### Records supplied ###

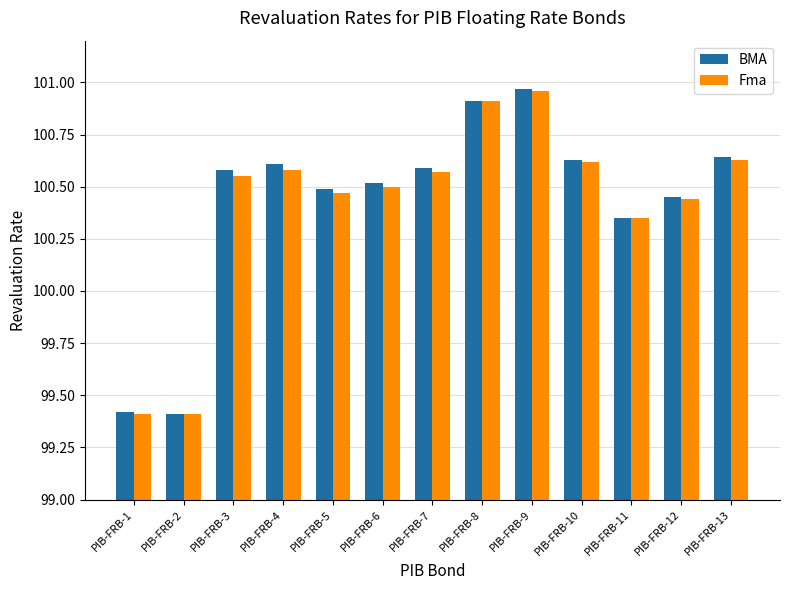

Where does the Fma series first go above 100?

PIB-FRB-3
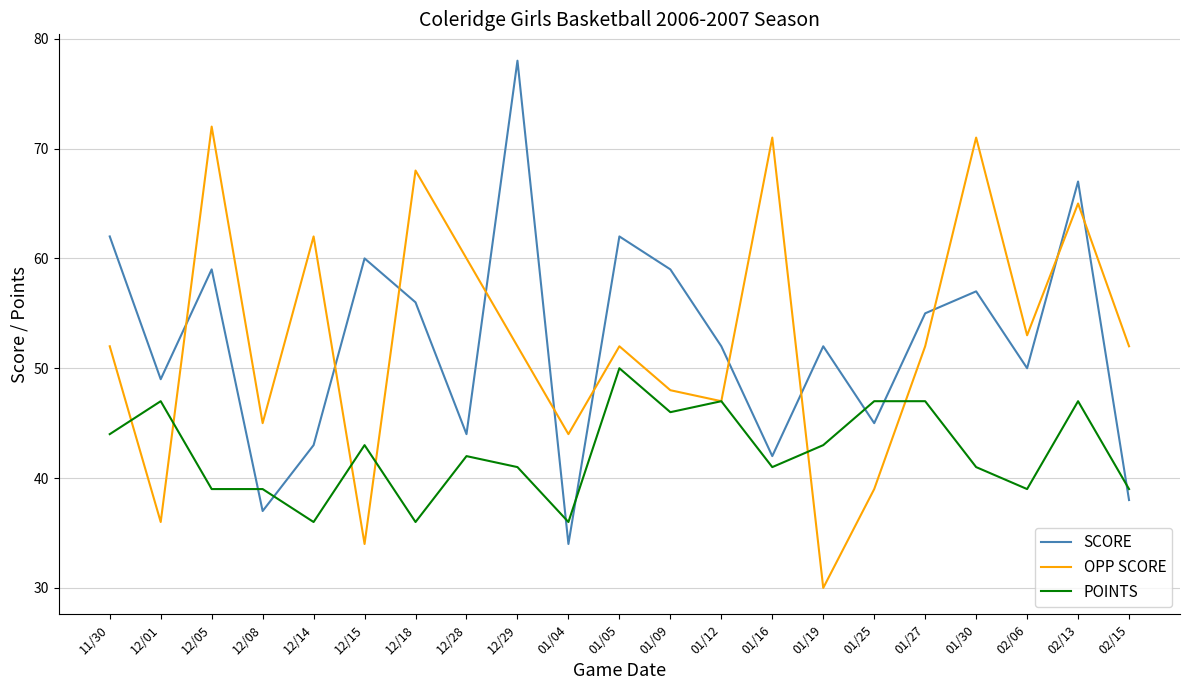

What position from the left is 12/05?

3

###
### Records supplied ###

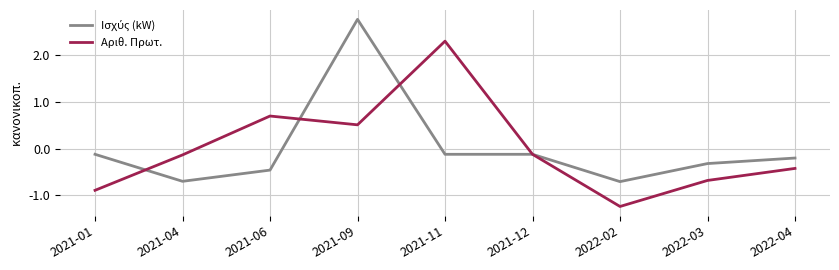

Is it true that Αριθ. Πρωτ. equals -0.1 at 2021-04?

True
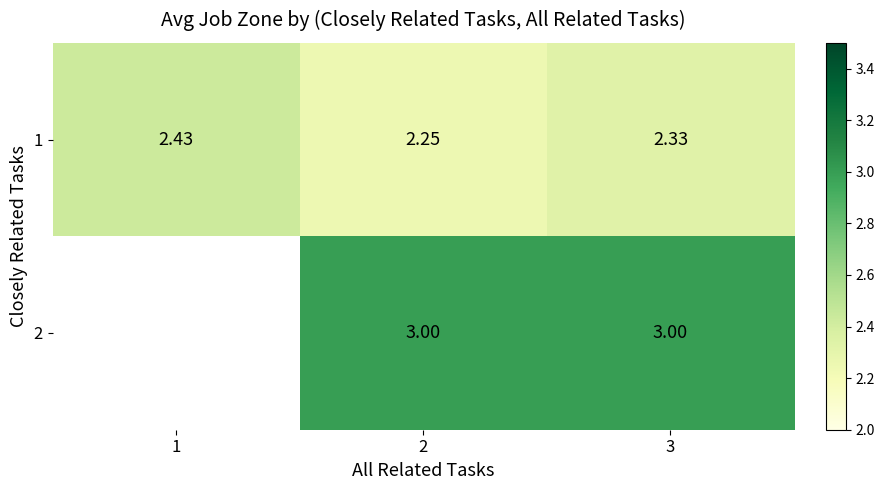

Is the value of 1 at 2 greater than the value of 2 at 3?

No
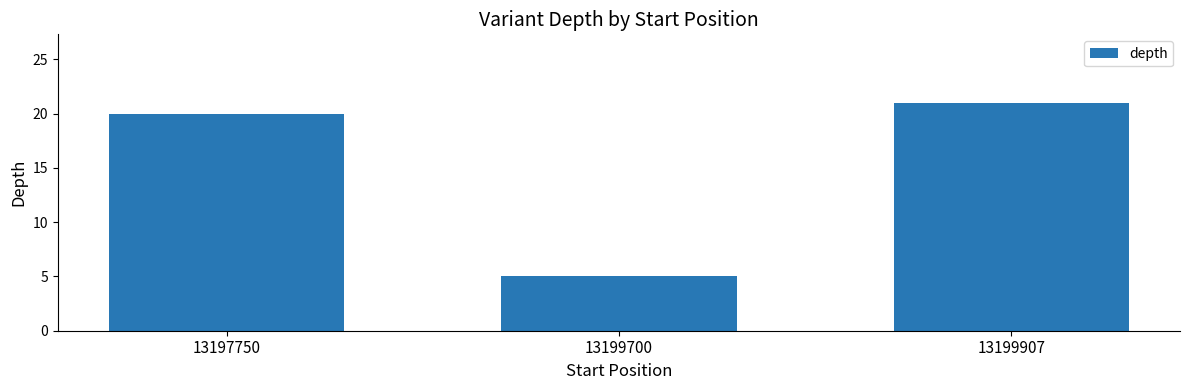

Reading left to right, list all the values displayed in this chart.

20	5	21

###

_Directions_: Repeat the items word for word, from the line containing "Where does the Fma series first go above 100?" through the line containing "What position from the left is 12/05?", and leave out the pictures.

_Expected answer_:
Where does the Fma series first go above 100?

PIB-FRB-3

What position from the left is 12/05?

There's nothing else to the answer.